Are there any pros and cons of following one approach over the other.
Pardon me if the question is all too basic and it would really help if you can point me to some literature.
 A: Since you have not specified how your "weights" enter your particular model, it is not possible to definitively say what you can and can't do with them.  However, in most models that use weights, the model is amenable to any weighting vector that has non-negative weights.  It is usually possible to scale the weights to "normalise" them, but in most models this is not necessary.  Nevertheless, it can make sense to normalise a weighting vector to make it comparable to the standard case where there is no weighting.

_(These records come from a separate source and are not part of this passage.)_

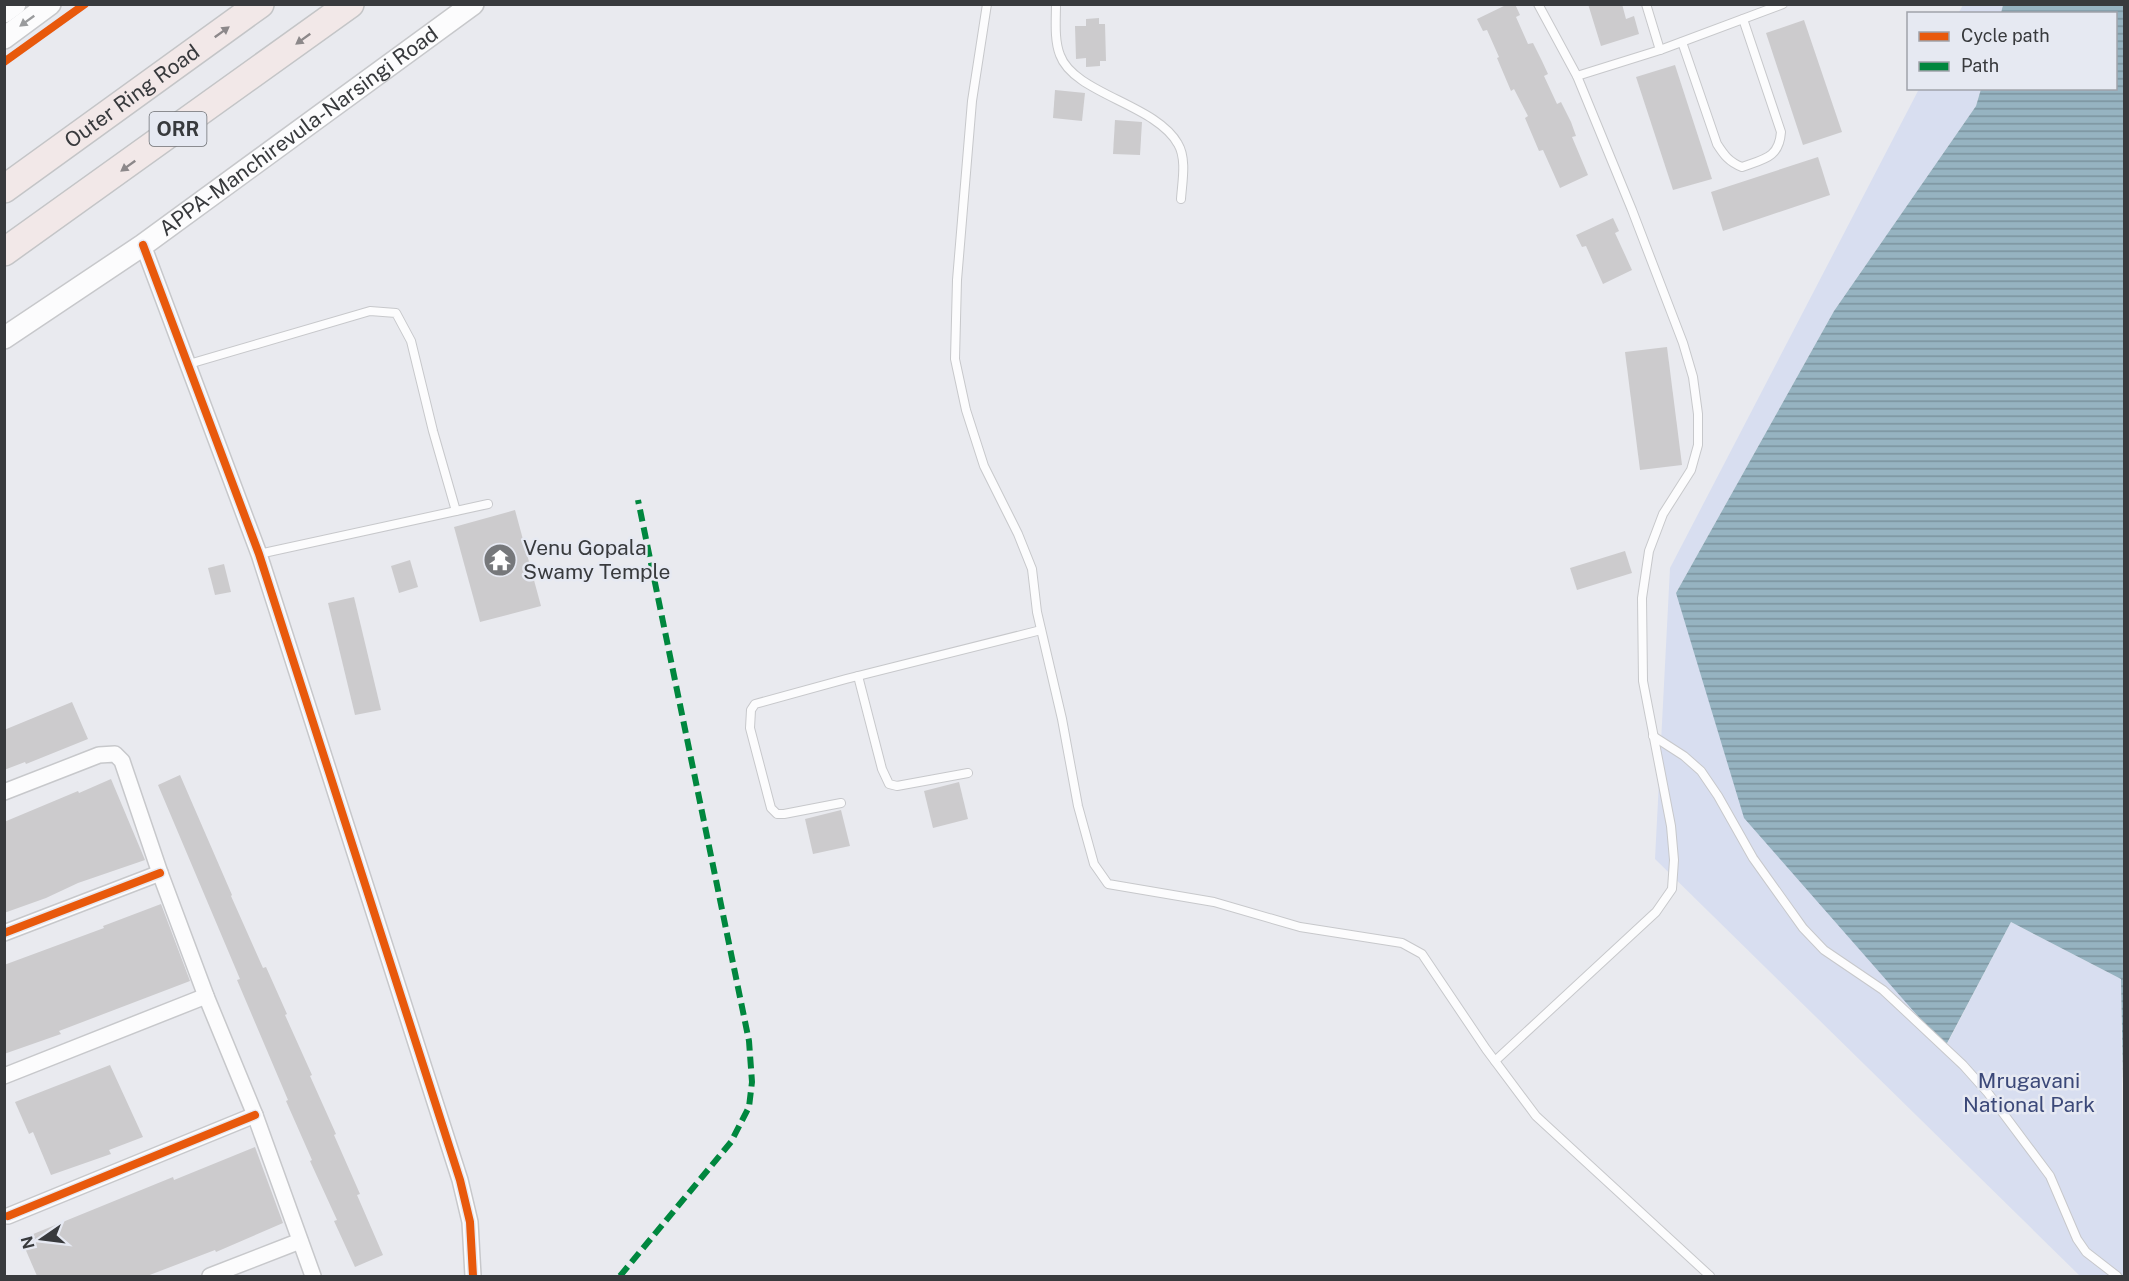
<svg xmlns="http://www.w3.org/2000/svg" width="2129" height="1281" font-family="'Public Sans',sans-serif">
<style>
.green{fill:#d8def0}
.water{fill:url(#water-rules)}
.building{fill:#cccbcd}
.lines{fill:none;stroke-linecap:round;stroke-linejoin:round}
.lane-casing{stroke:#c7c8cb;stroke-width:10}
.street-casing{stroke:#c7c8cb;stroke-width:18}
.secondary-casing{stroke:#c7c8cb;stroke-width:24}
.highway-casing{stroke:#c4c5c7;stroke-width:30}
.lane{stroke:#fcfcfd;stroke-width:8}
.street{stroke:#fcfcfd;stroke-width:15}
.secondary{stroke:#fcfcfd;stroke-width:21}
.highway{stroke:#f2e8e8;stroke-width:27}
.quiet{stroke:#00873e;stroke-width:6;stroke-dasharray:12 6;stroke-linecap:butt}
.cycleway-casing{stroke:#e6e9f2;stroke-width:11}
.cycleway{stroke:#e8590c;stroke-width:8}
.oneway{fill:#9a9b9d}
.oneway2{fill:#8c888a}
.labels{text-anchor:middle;stroke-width:5;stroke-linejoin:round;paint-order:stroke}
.shield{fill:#e6e9f2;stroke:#6c6e73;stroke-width:1.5}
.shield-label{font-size:20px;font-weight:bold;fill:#383a3d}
.street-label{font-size:21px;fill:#383a3d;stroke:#e6e9f2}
.poi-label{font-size:21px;fill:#383a3d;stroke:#e6e9f2;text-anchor:start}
.park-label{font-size:21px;fill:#3b4878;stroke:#e6e9f2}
</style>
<defs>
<pattern id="water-rules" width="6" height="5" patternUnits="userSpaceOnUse" patternTransform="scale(1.5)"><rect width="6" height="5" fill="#96b3c1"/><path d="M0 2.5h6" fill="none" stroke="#7b939e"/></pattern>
</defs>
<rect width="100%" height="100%" fill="#e9eaef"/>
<!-- green -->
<g class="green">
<polygon points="1963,5 2003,5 2001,13 1958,14"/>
<polygon points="1919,89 1981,89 1976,106 1834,311 1676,593 1946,1046 2011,922 2121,979 2124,1276 2080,1276 1655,859 1670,568"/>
</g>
<!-- water -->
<polygon class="water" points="2003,5 2124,5 2124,1136 2121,979 2011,922 1945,1047 1744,818 1676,593 1834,311 1976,106 1981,89 2116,88 2116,14 2001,13"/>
<!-- building -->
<g class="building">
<polygon points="1508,4 1515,4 1520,15 1516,17 1528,44 1533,43 1542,61 1548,74 1544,76 1557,104 1561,102 1571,122 1576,136 1572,137 1588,175 1560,188 1543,150 1539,151 1525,118 1528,116 1514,89 1511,91 1497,58 1499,57 1487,30 1483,31 1477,19"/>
<polygon points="1588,4 1622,4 1626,19 1634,16 1639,34 1601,46"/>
<polygon points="1099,18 1099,24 1105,24 1106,61 1100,61 1100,66 1086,67 1086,58 1076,59 1075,26 1086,26 1086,19"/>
<polygon points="1804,20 1842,132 1803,145 1766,33"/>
<polygon points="1675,65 1712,179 1673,190 1636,77"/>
<polygon points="1055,90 1085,93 1082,121 1053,118"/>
<polygon points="1115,120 1142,122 1140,155 1113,154"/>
<polygon points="1818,157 1830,195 1723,231 1711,192"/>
<polygon points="1613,218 1619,231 1615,233 1632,270 1603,284 1586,246 1582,247 1576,235"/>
<polygon points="1667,347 1682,465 1640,470 1625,352"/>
<polygon points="515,510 541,606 480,622 454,527"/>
<polygon points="1625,551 1632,573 1577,590 1570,568"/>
<polygon points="410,560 418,587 399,593 391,566"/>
<polygon points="224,564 231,592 215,595 208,568"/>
<polygon points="354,597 381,710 355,715 328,603"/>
<polygon points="72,702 88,739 26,764 25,762 4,770 4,730"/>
<polygon points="180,775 232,895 231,896 263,968 266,967 287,1014 285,1015 312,1075 310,1076 336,1134 334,1135 360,1194 357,1195 383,1255 355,1267 334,1221 337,1220 310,1161 312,1160 286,1101 288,1100 237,980 240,979 158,785"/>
<polygon points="111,779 145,860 78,883 46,898 4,913 4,822 78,791 79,793"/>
<polygon points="959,782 968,819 933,828 924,791"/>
<polygon points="841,810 850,846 813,854 805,819"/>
<polygon points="161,904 190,981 59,1031 61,1034 4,1054 4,965 104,928 103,926"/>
<polygon points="110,1065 143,1137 109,1150 111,1154 51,1175 33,1132 29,1134 15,1102"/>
<polygon points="255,1147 283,1223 216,1252 215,1250 147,1276 37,1276 21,1239 173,1177 174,1180"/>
</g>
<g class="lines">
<defs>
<g id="lane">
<polyline points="987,4 972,101 957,280 955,359 966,410 984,466 1018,534 1032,569 1037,612 1062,719 1078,806 1094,864 1108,884 1214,902 1300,927 1402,943 1422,954 1486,1049 1536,1116 1710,1276"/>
<path d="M1056 4C1056 20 1054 40 1060 55 1074 94 1156 104 1178 144 1187 159 1182 183 1181 199"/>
<polyline points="1646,4 1660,50"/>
<path d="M1682 42 1717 144C1724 155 1729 162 1742 167 1764 159 1779 158 1781 132L1743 19"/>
<polyline points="1577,76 1660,50 1783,4"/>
<polyline points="189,364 370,311 396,313 411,341 433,431 456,511"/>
<polyline points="259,554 488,504"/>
<polyline points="858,676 882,769 889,784 897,786 968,773"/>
<polyline points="1653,736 1684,756 1701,771 1718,796 1753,858 1803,928 1824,950 1883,990 1963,1065 1988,1093 2050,1176 2077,1239 2086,1252 2117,1276"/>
<polyline points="841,803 784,814 777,814 771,808 750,728 751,710 755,704 846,679 1041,630"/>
<polyline points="1495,1061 1656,912 1672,889 1674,860 1671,826 1643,681 1642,598 1649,551 1663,514 1691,470 1698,445 1698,414 1693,377 1683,343 1632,210 1577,76 1538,4"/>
</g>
<g id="street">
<polyline points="143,245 259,554 460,1180 470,1222 473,1276"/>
<polyline points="4,792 99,755 115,754 122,761 160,873 206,996 255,1115 313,1276"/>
<polyline points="4,933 160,873"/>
<polyline points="4,1076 206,996"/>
<polyline points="8,1216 255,1115"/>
<polyline points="210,1276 300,1241"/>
</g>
<g id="secondary">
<polyline points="4,12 15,4"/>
<polyline points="4,38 50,4"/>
<path id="s1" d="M4 338 143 245 473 4"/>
</g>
<g id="highway">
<path id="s2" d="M4 189 260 4"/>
<polyline points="4,252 350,4"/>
</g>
</defs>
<!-- lane casing -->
<use href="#lane" class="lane-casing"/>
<!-- street casing -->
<use href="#street" class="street-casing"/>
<!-- secondary casing -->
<use href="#secondary" class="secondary-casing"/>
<!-- highway casing -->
<use href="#highway" class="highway-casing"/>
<!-- lane -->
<use href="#lane" class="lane"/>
<!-- street -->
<use href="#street" class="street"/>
<!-- secondary -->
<use href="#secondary" class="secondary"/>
<!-- highway -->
<use href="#highway" class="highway"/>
<!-- quiet -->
<polyline class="quiet" points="620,1276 731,1142 749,1107 752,1082 749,1041 638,500"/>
<defs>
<g id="cycleway">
<polyline points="4,62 85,4"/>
<polyline points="143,245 259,554 460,1180 470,1222 473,1276"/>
<polyline points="4,933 160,873"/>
<polyline points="8,1216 255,1115"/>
</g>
</defs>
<!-- cycleway casing -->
<use href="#cycleway" class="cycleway-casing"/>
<!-- cycleway -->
<use href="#cycleway" class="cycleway"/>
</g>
<!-- one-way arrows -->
<defs><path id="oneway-solid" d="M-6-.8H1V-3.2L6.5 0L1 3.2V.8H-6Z" transform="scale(1.5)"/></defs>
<use class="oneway" href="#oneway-solid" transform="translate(27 21) rotate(144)"/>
<g class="oneway2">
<use href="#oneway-solid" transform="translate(222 32) rotate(-36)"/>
<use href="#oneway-solid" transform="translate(303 39) rotate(144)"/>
<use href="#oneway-solid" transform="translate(128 166) rotate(144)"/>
</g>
<!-- icons -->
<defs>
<symbol id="temple-disc" viewBox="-11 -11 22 22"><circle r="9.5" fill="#76787b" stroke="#e6e9f2"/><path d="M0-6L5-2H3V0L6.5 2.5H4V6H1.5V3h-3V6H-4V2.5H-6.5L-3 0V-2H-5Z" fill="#fff"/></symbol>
</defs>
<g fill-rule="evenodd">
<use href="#temple-disc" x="481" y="541" width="38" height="38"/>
</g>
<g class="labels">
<!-- shield labels -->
<rect class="shield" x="149.5" y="112" width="57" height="34" rx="4.5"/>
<g class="shield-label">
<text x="178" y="136">ORR</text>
</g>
<!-- street labels -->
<g class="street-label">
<text dy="7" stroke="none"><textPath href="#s2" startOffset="158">Outer Ring Road</textPath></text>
<text dy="7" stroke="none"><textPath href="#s1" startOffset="360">APPA-Manchirevula-Narsingi Road</textPath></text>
</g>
<!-- poi labels -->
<g class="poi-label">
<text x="523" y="555">Venu Gopala<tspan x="523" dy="24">Swamy Temple</tspan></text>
</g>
<!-- park labels -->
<g class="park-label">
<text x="2029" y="1088">Mrugavani<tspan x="2029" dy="24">National Park</tspan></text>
</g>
</g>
<!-- border -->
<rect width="2129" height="1281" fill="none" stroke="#383a3d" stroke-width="12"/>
<!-- legend -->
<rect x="1907" y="12" width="210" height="78" fill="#e6e9f2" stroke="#a0a3aa" stroke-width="1.5"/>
<rect x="1919" y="32" width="30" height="9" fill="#e8590c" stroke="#a0a3aa" stroke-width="1.5"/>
<text x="1961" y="42" font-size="18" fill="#383a3d">Cycle path</text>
<rect x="1919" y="62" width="30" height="9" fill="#00873e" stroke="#a0a3aa" stroke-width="1.5"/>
<text x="1961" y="72" font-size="18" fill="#383a3d">Path</text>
<!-- north arrow -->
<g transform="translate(42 1239) rotate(256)" stroke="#e6e9f2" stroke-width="4.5" paint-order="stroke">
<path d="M0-4.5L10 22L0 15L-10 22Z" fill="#383a3d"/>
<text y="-9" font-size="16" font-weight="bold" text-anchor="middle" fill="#383a3d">N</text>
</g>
</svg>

In a standard statistical analysis, all the data points have the same weighting in the analysis, which means that they all have an implicit weight of one.  Thus, in a standard analysis with $n$ data points you could say that you have an implicit weighting vector $\mathbf{u} = (1, ..., 1)$.  Since there are $n$ values, we have $||\mathbf{u}|| = \sqrt{n}$.  Hence, if you want to normalise a weighting vector $\mathbf{w}$ to give the magnitude of the standard case you would usually set the normalised weight vector as:
$$\tilde{\mathbf{w}} \equiv \mathbf{w} \cdot \frac{\sqrt{n}}{||\mathbf{w}||} \quad \quad \quad \implies \quad \quad \quad ||\tilde{\mathbf{w}}|| = \sqrt{n}.$$